PROBLEM DESCRIPTION –
Copy out the listing below word for word, starting at the line that contains "kingdom: Fungi" and ending with the last line of the listing.

DATASET RECORDS –
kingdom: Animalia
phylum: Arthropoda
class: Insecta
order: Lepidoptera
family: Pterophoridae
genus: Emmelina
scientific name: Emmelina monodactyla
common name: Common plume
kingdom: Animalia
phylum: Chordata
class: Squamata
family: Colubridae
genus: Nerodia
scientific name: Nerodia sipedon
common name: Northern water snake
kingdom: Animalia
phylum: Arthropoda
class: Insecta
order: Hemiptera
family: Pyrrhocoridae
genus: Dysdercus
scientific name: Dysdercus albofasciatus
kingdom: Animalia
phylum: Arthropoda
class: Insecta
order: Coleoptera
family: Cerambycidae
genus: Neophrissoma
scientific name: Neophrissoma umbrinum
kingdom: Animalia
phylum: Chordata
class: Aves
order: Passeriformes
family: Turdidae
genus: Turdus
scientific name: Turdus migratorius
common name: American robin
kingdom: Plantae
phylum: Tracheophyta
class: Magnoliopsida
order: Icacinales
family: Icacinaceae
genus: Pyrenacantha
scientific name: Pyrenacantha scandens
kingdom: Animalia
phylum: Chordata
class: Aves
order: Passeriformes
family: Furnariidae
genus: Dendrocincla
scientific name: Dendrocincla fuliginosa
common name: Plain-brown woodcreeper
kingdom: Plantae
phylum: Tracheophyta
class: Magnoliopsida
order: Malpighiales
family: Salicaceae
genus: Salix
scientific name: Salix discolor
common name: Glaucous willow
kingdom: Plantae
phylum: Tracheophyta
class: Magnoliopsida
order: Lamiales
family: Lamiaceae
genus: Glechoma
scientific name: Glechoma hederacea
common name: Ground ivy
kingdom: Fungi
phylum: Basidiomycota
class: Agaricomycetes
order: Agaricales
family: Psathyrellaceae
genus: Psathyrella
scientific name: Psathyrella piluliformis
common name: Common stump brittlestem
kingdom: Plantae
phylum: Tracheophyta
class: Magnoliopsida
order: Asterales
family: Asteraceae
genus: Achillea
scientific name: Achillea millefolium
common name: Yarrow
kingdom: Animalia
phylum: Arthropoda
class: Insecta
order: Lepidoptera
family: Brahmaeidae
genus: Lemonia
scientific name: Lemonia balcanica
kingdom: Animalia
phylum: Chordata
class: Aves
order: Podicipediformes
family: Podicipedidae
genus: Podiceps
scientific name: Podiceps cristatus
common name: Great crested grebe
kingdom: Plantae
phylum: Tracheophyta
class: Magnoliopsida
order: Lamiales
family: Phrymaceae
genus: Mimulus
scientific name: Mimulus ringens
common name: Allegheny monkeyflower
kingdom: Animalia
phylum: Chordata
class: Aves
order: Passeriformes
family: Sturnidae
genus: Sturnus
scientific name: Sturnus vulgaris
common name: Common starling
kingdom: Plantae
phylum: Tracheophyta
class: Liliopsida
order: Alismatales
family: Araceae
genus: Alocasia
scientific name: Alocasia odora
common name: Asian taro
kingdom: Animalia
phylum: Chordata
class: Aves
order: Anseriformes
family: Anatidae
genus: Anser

EXERCISE ANSWER –
kingdom: Fungi
phylum: Basidiomycota
class: Agaricomycetes
order: Agaricales
family: Psathyrellaceae
genus: Psathyrella
scientific name: Psathyrella piluliformis
common name: Common stump brittlestem
kingdom: Plantae
phylum: Tracheophyta
class: Magnoliopsida
order: Asterales
family: Asteraceae
genus: Achillea
scientific name: Achillea millefolium
common name: Yarrow
kingdom: Animalia
phylum: Arthropoda
class: Insecta
order: Lepidoptera
family: Brahmaeidae
genus: Lemonia
scientific name: Lemonia balcanica
kingdom: Animalia
phylum: Chordata
class: Aves
order: Podicipediformes
family: Podicipedidae
genus: Podiceps
scientific name: Podiceps cristatus
common name: Great crested grebe
kingdom: Plantae
phylum: Tracheophyta
class: Magnoliopsida
order: Lamiales
family: Phrymaceae
genus: Mimulus
scientific name: Mimulus ringens
common name: Allegheny monkeyflower
kingdom: Animalia
phylum: Chordata
class: Aves
order: Passeriformes
family: Sturnidae
genus: Sturnus
scientific name: Sturnus vulgaris
common name: Common starling
kingdom: Plantae
phylum: Tracheophyta
class: Liliopsida
order: Alismatales
family: Araceae
genus: Alocasia
scientific name: Alocasia odora
common name: Asian taro
kingdom: Animalia
phylum: Chordata
class: Aves
order: Anseriformes
family: Anatidae
genus: Anser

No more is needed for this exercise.